I think that's enough president to conclude that the UK Government will happily break the law and create new ones to impose restrictions on civil rights. Not only can they do it but they WILL do it, unless they are voted out but even then, it will only be a delay in the systematic creation of the surveillance state.

But this is about the EU, not the UK. Has the EU shown a similar behaviour or is that confined to the UK? Looks to me like the UK is more likely to do shit like that than the rest of the EU and the UK doesn't need EU directives to do that shit either (did the EU have anything to do with the surveillance cameras?). The data the EU requires to be stored is just data you'd expect these companies to store for their own use anyway (and hell, courts can subpoena that data in the US without any retention laws so the ISPs definitely keep it).
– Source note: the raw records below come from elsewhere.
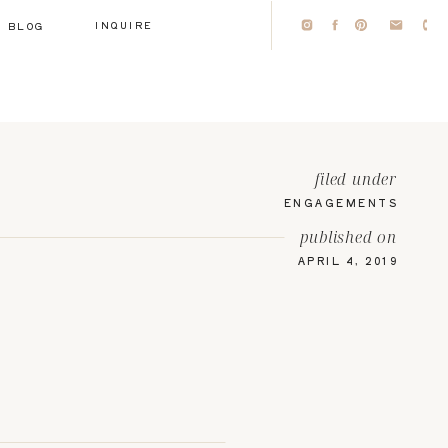
INQUIRE
BLOG
filed under
ENGAGEMENTS
published on
APRIL 4, 2019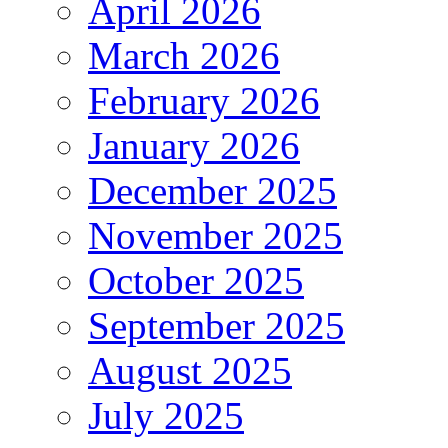
April 2026
March 2026
February 2026
January 2026
December 2025
November 2025
October 2025
September 2025
August 2025
July 2025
Yeah, I did hear about the UK wanting insane requirements but again that's limited to the UK.

Also of note is article 5.2, "No data revealing the content of the communication may be retained pursuant to this directive."

 

[The_root_of_all_evil]

I think that's enough president to conclude that the UK Government will happily break the law and create new ones to impose restrictions on civil rights. Not only can they do it but they WILL do it, unless they are voted out but even then, it will only be a delay in the systematic creation of the surveillance state.

But this is about the EU, not the UK. Has the EU shown a similar behaviour or is that confined to the UK? Looks to me like the UK is more likely to do shit like that than the rest of the EU and the UK doesn't need EU directives to do that shit either (did the EU have anything to do with the surveillance cameras?). The data the EU requires to be stored is just data you'd expect these companies to store for their own use anyway (and hell, courts can subpoena that data in the US without any retention laws so the ISPs definitely keep it). Yeah, I did hear about the UK wanting insane requirements but again that's limited to the UK.

Also of note is article 5.2, "No data revealing the content of the communication may be retained pursuant to this directive."

Of course, there's also the DPA which allows you to commandeer and force the company to destroy any records of you unless you're part of a criminal investigation. It'd be interesting to see those two against each other.

 

[mokes310]

I just read that on the BBC and was thinking about starting a post regarding it. Damn you Root, DAMN YOU ALL TO HELL!

j/k, good find and an interesting read!

I'm like a ninja

You're not just a ninja, you're a super-turbo-ninja with cheat codes enabled!